There's a website where these and other kids share their very personal frustrations in art-form and I invite parents to see with their own eyes the emotional results of their actions.

The website was born of an art therapy/venting project I introduced to our pre-teen group. Kids were invited to express their divorce related frustrations on a postcard. We gave them crayons and markers, and even supplied them with label makers, because some kids were concerned that their parents would recognize their handwriting. We provided old parenting magazines for them to cut up and watched them hunt for pictures of happy families that they would then rip apart and rearrange to illustrate their own broken families.

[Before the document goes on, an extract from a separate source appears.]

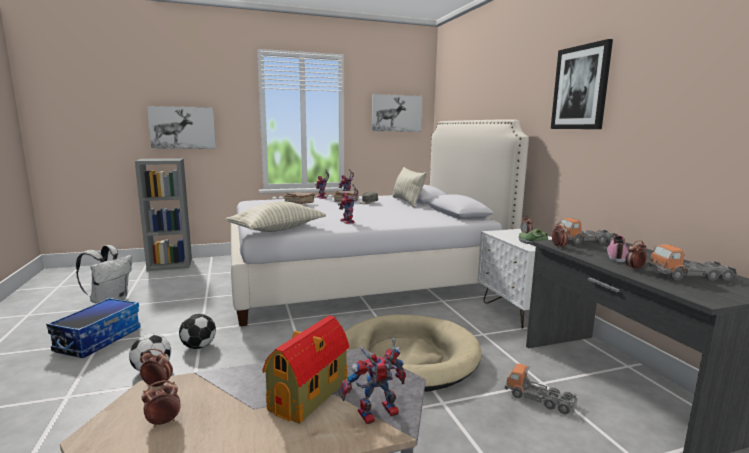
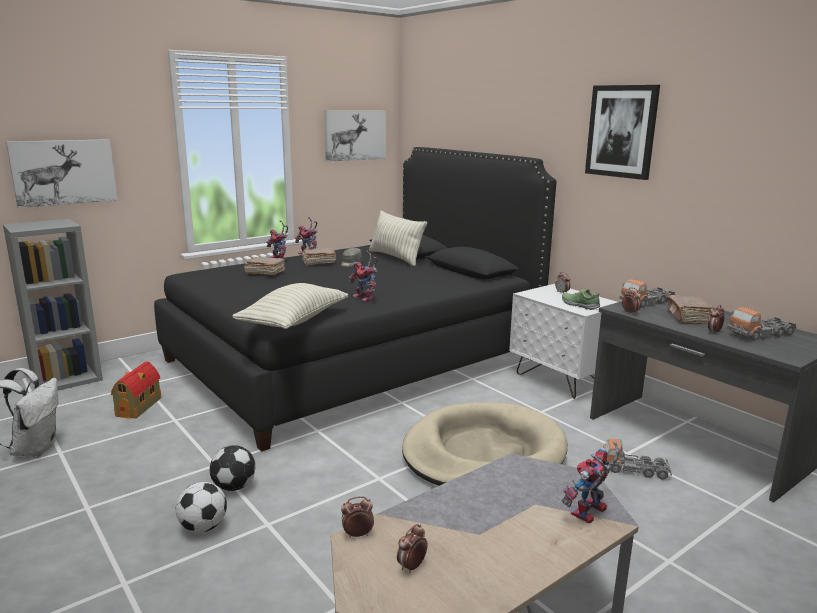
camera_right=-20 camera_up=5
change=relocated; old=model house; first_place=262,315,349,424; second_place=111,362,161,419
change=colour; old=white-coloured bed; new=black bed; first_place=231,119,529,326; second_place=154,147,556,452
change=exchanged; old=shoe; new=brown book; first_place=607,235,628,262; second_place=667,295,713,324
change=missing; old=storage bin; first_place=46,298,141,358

After they finished, the kids were given the choice of sharing their postcard with the class or putting it directly into the mailbox. Many were never shared in class. But sitting in my car after class I would look through them. Being familiar with their issues by the time we did this exercise, I could usually match up the card with the child. But every once in a while I would get a surprise that would bring me to tears. Like the sweet, quiet, tiny-for-her-age, tomboy whose card revealed "I was daddy's girl until the divorce. I went with mom."

And so I wonder if I would recognize Ireland's postcard if she were to send one in. Would it be one of the many "cut-in-half" themed cards that litter the site?